#### [Problem description]
An identical copy of every entry below is the required output.

(Dataset entries)

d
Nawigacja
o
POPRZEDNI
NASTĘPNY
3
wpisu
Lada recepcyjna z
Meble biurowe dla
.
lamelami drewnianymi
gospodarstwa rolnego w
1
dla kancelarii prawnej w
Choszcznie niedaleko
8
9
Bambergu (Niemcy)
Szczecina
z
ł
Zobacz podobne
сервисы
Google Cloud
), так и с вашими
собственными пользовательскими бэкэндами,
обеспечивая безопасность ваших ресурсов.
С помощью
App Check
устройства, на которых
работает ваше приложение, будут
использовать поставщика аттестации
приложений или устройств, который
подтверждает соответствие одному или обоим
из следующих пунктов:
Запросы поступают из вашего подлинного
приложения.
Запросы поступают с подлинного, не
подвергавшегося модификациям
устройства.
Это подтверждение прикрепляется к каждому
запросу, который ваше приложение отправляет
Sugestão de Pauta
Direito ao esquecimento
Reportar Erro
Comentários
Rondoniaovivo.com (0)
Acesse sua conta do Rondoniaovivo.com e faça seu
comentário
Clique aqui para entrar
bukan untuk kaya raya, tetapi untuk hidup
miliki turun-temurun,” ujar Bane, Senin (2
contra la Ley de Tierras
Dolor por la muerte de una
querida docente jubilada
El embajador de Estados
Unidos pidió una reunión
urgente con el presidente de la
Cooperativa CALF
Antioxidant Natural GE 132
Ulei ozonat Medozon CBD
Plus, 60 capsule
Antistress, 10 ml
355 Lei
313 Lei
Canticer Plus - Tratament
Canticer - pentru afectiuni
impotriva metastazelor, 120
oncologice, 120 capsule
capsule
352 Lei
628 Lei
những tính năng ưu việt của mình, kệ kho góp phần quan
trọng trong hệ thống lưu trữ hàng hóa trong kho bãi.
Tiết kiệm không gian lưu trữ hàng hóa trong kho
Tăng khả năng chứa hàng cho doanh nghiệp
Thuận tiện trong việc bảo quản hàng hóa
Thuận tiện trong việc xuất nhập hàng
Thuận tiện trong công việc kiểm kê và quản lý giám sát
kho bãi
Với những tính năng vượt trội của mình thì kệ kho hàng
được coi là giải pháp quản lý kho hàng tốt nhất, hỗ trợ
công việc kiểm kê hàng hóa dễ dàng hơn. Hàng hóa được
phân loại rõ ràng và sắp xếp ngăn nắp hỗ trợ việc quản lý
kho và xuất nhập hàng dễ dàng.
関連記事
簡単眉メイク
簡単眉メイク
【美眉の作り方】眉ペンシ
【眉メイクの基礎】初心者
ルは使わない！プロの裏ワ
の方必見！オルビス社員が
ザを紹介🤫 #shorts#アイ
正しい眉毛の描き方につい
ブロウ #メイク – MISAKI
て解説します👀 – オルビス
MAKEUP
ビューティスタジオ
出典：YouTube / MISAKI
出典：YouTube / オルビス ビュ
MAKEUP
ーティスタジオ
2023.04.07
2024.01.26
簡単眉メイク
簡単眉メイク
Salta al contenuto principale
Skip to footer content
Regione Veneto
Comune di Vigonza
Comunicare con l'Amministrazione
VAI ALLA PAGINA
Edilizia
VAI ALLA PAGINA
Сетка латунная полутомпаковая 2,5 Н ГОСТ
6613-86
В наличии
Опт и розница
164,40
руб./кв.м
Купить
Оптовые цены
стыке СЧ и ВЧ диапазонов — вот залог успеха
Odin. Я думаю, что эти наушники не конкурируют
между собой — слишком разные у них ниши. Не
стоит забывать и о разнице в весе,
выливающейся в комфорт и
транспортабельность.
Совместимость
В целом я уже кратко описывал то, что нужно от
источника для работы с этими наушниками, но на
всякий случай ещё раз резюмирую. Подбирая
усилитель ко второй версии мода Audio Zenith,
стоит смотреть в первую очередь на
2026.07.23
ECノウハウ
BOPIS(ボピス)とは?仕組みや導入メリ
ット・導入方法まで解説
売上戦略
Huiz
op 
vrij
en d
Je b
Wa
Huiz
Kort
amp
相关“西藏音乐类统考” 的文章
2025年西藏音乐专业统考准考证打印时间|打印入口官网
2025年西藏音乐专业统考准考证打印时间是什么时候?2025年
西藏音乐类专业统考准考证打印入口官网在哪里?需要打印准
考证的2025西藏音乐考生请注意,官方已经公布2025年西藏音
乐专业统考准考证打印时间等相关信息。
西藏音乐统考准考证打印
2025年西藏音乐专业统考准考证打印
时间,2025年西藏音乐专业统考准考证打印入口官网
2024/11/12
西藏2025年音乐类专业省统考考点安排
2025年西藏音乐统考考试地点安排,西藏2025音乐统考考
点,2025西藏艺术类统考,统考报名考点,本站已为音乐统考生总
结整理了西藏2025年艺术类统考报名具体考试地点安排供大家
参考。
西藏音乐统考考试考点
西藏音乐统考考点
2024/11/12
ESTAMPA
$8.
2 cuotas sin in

#### [Output below]
d
Nawigacja
o
POPRZEDNI
NASTĘPNY
3
wpisu
Lada recepcyjna z
Meble biurowe dla
.
lamelami drewnianymi
gospodarstwa rolnego w
1
dla kancelarii prawnej w
Choszcznie niedaleko
8
9
Bambergu (Niemcy)
Szczecina
z
ł
Zobacz podobne
сервисы
Google Cloud
), так и с вашими
собственными пользовательскими бэкэндами,
обеспечивая безопасность ваших ресурсов.
С помощью
App Check
устройства, на которых
работает ваше приложение, будут
использовать поставщика аттестации
приложений или устройств, который
подтверждает соответствие одному или обоим
из следующих пунктов:
Запросы поступают из вашего подлинного
приложения.
Запросы поступают с подлинного, не
подвергавшегося модификациям
устройства.
Это подтверждение прикрепляется к каждому
запросу, который ваше приложение отправляет
Sugestão de Pauta
Direito ao esquecimento
Reportar Erro
Comentários
Rondoniaovivo.com (0)
Acesse sua conta do Rondoniaovivo.com e faça seu
comentário
Clique aqui para entrar
bukan untuk kaya raya, tetapi untuk hidup
miliki turun-temurun,” ujar Bane, Senin (2
contra la Ley de Tierras
Dolor por la muerte de una
querida docente jubilada
El embajador de Estados
Unidos pidió una reunión
urgente con el presidente de la
Cooperativa CALF
Antioxidant Natural GE 132
Ulei ozonat Medozon CBD
Plus, 60 capsule
Antistress, 10 ml
355 Lei
313 Lei
Canticer Plus - Tratament
Canticer - pentru afectiuni
impotriva metastazelor, 120
oncologice, 120 capsule
capsule
352 Lei
628 Lei
những tính năng ưu việt của mình, kệ kho góp phần quan
trọng trong hệ thống lưu trữ hàng hóa trong kho bãi.
Tiết kiệm không gian lưu trữ hàng hóa trong kho
Tăng khả năng chứa hàng cho doanh nghiệp
Thuận tiện trong việc bảo quản hàng hóa
Thuận tiện trong việc xuất nhập hàng
Thuận tiện trong công việc kiểm kê và quản lý giám sát
kho bãi
Với những tính năng vượt trội của mình thì kệ kho hàng
được coi là giải pháp quản lý kho hàng tốt nhất, hỗ trợ
công việc kiểm kê hàng hóa dễ dàng hơn. Hàng hóa được
phân loại rõ ràng và sắp xếp ngăn nắp hỗ trợ việc quản lý
kho và xuất nhập hàng dễ dàng.
関連記事
簡単眉メイク
簡単眉メイク
【美眉の作り方】眉ペンシ
【眉メイクの基礎】初心者
ルは使わない！プロの裏ワ
の方必見！オルビス社員が
ザを紹介🤫 #shorts#アイ
正しい眉毛の描き方につい
ブロウ #メイク – MISAKI
て解説します👀 – オルビス
MAKEUP
ビューティスタジオ
出典：YouTube / MISAKI
出典：YouTube / オルビス ビュ
MAKEUP
ーティスタジオ
2023.04.07
2024.01.26
簡単眉メイク
簡単眉メイク
Salta al contenuto principale
Skip to footer content
Regione Veneto
Comune di Vigonza
Comunicare con l'Amministrazione
VAI ALLA PAGINA
Edilizia
VAI ALLA PAGINA
Сетка латунная полутомпаковая 2,5 Н ГОСТ
6613-86
В наличии
Опт и розница
164,40
руб./кв.м
Купить
Оптовые цены
стыке СЧ и ВЧ диапазонов — вот залог успеха
Odin. Я думаю, что эти наушники не конкурируют
между собой — слишком разные у них ниши. Не
стоит забывать и о разнице в весе,
выливающейся в комфорт и
транспортабельность.
Совместимость
В целом я уже кратко описывал то, что нужно от
источника для работы с этими наушниками, но на
всякий случай ещё раз резюмирую. Подбирая
усилитель ко второй версии мода Audio Zenith,
стоит смотреть в первую очередь на
2026.07.23
ECノウハウ
BOPIS(ボピス)とは?仕組みや導入メリ
ット・導入方法まで解説
売上戦略
Huiz
op 
vrij
en d
Je b
Wa
Huiz
Kort
amp
相关“西藏音乐类统考” 的文章
2025年西藏音乐专业统考准考证打印时间|打印入口官网
2025年西藏音乐专业统考准考证打印时间是什么时候?2025年
西藏音乐类专业统考准考证打印入口官网在哪里?需要打印准
考证的2025西藏音乐考生请注意,官方已经公布2025年西藏音
乐专业统考准考证打印时间等相关信息。
西藏音乐统考准考证打印
2025年西藏音乐专业统考准考证打印
时间,2025年西藏音乐专业统考准考证打印入口官网
2024/11/12
西藏2025年音乐类专业省统考考点安排
2025年西藏音乐统考考试地点安排,西藏2025音乐统考考
点,2025西藏艺术类统考,统考报名考点,本站已为音乐统考生总
结整理了西藏2025年艺术类统考报名具体考试地点安排供大家
参考。
西藏音乐统考考试考点
西藏音乐统考考点
2024/11/12
ESTAMPA
$8.
2 cuotas sin in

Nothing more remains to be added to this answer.